**WORK REQUIRED:**
Reproduce exactly the lines beginning with the line that contains "- basket [293,257,315,279]" and ending at the final line of the material below.

**MATERIAL TO PROCESS:**
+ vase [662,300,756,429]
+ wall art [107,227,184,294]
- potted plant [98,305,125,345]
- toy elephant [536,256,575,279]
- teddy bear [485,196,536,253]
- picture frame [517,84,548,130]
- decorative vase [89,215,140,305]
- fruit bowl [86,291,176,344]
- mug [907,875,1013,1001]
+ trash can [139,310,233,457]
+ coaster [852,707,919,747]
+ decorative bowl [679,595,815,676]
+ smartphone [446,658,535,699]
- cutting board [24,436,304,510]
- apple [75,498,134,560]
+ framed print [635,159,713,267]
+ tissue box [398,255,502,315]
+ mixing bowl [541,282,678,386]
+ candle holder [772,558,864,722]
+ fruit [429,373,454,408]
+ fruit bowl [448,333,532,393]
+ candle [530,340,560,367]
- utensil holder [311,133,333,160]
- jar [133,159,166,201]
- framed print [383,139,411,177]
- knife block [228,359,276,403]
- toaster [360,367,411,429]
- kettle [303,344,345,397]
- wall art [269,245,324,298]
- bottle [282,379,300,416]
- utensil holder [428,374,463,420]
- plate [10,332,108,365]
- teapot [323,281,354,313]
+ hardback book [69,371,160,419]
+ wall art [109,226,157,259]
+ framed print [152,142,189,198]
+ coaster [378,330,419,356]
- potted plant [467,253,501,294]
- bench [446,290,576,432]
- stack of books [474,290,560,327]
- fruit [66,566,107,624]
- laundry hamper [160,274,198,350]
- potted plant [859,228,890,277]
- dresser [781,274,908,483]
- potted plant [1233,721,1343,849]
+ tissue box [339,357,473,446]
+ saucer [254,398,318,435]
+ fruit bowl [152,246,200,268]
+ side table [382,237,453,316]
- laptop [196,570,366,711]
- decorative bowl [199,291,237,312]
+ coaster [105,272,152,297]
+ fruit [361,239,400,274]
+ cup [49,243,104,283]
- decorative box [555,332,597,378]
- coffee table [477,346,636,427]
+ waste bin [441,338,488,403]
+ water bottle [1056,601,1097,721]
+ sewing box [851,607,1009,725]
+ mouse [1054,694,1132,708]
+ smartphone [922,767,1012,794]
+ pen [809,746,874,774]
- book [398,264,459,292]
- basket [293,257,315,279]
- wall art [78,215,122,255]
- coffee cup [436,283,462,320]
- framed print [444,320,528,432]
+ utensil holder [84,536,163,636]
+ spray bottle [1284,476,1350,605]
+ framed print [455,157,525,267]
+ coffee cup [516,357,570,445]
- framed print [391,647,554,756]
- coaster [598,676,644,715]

**FINISHED EXERCISE:**
- basket [293,257,315,279]
- wall art [78,215,122,255]
- coffee cup [436,283,462,320]
- framed print [444,320,528,432]
+ utensil holder [84,536,163,636]
+ spray bottle [1284,476,1350,605]
+ framed print [455,157,525,267]
+ coffee cup [516,357,570,445]
- framed print [391,647,554,756]
- coaster [598,676,644,715]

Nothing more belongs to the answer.